Python之threading: 带你了解多线程的强大威力！_import threading对硬件什么要求?-CSDN博客

本文链接：https://blog.csdn.net/xf555er/article/details/128354437

前言

什么是多线程

多线程是指在一个程序中同时创建和使用多个执行流(thread)来执行不同的任务。这样多个任务就可以同时进行，从而提高程序的执行效率。

在python使用多线程的方法

在 Python 中有两种方法可以使用多线程：使用 Python 自带的 threading 模块，或使用第三方库 multiprocessing。

多线程的优势

多线程的好处在于可以利用多核 CPU 的优势，让程序在等待 I/O 操作时使用其他 CPU 核心，从而提高程序的效率。不过由于 Python 的全局解释器锁(Global Interpreter Lock, 简称GIL)的存在，在 Python 中创建的线程并不能真正并行执行。如果你需要在 Python 中创建多个真正并行的线程，可以使用 multiprocessing 库。

线程的安全问题

在使用多线程时，需要注意线程安全问题。如果多个线程同时访问同一个变量，可能会导致数据不一致的问题。
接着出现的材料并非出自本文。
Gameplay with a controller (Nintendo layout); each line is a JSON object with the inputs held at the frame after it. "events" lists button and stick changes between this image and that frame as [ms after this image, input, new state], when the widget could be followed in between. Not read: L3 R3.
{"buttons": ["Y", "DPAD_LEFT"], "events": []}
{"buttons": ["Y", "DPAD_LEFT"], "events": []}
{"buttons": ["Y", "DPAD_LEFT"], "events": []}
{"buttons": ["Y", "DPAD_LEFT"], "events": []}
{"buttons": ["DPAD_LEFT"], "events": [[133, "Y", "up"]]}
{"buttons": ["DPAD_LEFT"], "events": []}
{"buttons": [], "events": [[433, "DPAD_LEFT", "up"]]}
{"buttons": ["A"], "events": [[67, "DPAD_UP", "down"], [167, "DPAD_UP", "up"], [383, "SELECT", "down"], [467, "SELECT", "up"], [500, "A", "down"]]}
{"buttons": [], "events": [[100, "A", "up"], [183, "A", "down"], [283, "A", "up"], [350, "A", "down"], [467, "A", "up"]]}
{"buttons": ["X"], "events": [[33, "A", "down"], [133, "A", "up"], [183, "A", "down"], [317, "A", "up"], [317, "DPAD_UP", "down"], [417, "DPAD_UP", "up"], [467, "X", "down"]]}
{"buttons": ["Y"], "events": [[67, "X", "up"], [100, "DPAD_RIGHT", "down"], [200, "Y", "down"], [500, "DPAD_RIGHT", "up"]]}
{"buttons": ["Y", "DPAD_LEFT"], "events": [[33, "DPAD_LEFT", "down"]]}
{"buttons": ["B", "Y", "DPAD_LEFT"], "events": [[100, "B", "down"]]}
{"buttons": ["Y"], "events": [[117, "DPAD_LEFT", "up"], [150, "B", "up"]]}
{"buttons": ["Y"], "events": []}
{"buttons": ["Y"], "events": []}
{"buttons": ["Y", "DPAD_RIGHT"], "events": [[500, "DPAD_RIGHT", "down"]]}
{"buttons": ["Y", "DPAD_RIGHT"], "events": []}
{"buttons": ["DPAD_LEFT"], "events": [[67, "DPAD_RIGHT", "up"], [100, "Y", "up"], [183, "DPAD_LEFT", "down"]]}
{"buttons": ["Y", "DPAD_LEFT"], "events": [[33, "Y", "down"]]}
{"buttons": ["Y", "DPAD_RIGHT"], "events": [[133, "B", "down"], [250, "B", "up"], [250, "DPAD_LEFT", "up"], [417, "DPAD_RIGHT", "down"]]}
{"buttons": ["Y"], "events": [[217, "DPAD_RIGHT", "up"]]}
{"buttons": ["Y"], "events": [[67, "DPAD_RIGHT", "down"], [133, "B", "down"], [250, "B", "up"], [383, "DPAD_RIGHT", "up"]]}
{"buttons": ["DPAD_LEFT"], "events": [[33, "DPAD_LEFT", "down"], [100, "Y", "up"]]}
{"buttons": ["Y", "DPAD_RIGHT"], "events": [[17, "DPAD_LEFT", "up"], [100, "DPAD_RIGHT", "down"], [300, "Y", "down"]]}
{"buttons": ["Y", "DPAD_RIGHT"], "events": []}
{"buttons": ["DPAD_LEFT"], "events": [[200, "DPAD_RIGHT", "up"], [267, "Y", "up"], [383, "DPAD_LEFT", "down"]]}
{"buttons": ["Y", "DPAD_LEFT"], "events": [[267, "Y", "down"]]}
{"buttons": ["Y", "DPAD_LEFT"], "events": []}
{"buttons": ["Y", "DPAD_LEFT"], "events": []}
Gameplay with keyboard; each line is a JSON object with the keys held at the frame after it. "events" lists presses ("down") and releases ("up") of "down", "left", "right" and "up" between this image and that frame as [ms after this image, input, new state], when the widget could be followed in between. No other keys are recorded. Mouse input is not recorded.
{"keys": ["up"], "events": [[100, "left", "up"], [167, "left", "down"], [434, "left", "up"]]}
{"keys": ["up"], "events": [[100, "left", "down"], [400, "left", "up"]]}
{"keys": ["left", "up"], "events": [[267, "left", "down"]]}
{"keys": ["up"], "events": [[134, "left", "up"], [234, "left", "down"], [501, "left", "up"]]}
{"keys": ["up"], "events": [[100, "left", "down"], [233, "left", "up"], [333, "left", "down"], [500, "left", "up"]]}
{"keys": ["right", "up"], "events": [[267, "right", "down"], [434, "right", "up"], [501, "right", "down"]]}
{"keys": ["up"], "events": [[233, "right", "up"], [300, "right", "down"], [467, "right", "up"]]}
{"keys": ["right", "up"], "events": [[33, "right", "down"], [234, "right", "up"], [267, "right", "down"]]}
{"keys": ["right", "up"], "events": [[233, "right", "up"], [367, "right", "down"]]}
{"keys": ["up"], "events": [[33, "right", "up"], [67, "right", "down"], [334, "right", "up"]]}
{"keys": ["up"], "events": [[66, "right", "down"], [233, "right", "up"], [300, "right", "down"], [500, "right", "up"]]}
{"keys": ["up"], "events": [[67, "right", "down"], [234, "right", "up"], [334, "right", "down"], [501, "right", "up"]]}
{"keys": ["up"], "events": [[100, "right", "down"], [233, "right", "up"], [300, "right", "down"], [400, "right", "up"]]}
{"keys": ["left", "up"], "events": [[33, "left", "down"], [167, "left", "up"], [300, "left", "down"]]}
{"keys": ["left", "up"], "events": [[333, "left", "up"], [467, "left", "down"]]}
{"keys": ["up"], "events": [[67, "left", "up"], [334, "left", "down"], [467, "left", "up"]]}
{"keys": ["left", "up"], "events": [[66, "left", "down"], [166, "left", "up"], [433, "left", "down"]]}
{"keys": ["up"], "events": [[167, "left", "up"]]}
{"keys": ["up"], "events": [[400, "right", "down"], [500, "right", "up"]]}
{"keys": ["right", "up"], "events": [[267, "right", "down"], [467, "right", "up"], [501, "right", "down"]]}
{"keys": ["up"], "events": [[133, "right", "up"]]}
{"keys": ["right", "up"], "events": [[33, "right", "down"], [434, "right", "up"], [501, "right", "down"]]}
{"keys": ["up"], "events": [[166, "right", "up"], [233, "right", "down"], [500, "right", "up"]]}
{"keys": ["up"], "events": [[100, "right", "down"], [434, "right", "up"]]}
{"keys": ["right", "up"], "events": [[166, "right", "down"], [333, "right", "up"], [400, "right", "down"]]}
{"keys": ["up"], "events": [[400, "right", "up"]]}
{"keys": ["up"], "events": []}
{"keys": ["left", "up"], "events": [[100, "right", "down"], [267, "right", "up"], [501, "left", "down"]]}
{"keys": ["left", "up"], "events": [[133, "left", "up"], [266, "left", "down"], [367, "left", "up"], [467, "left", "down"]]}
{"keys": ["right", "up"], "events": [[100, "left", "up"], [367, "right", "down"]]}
为了解决这个问题，可以使用 threading 模块中的锁(Lock)和条件变量(Condition)来控制线程同步

使用锁的方式可以保证线程安全，但是会导致线程的执行效率降低。因此在使用多线程时，需要谨慎考虑是否真的需要使用多线程

什么是阻塞

在多线程编程中，阻塞指的是一个线程被暂停执行，直到某个特定的条件被满足才能继续执行

例如在Python中，Queue类的get()方法会阻塞当前线程，直到有数据可以取出。这意味着，如果你在一个线程中调用get()方法，该线程会被暂停，直到有数据可以取出才能继续执行

同样，Queue类的put()方法也会阻塞当前线程，如果队列已满的话。这意味着，如果你在一个线程中调用put()方法，该线程会被暂停，直到有空位可以插入新的数据项才能继续执行

threading模块常用方法

threading模块函数	描述
`threading.Thread(target=func, args=tuple, kwargs=dict)`	使用给定的参数创建一个新的 Thread对象
`threading.active_count()`	返回当前活动的线程数
`threading.current_thread()`	返回当前所使用的线程
`threading.main_thread()`	返回主线程
`threading.get_ident()`	返回线程标识符
`threading.enumerate()`	返回当前活动的所有线程的列表
`threading.BoundedSemaphore(num)`	控制线程同时执行的数量

Thread对象函数	描述
`start()`	启动线程
`join([timeout])`	等待线程结束，如果提供了超时参数，则在超时后退出
`is_alive()`	判断线程是否运行
`setName(name)`	设置线程的名称
`getName()`	获取线程名称

threading模块常用操作

1.创建线程

首先，我们需要创建一个 Thread 类的实例，并将要执行的函数作为参数传递给该实例。例如：

import threading

def my_function():
    print("Hello from a new thread!")

thread = threading.Thread(target=my_function)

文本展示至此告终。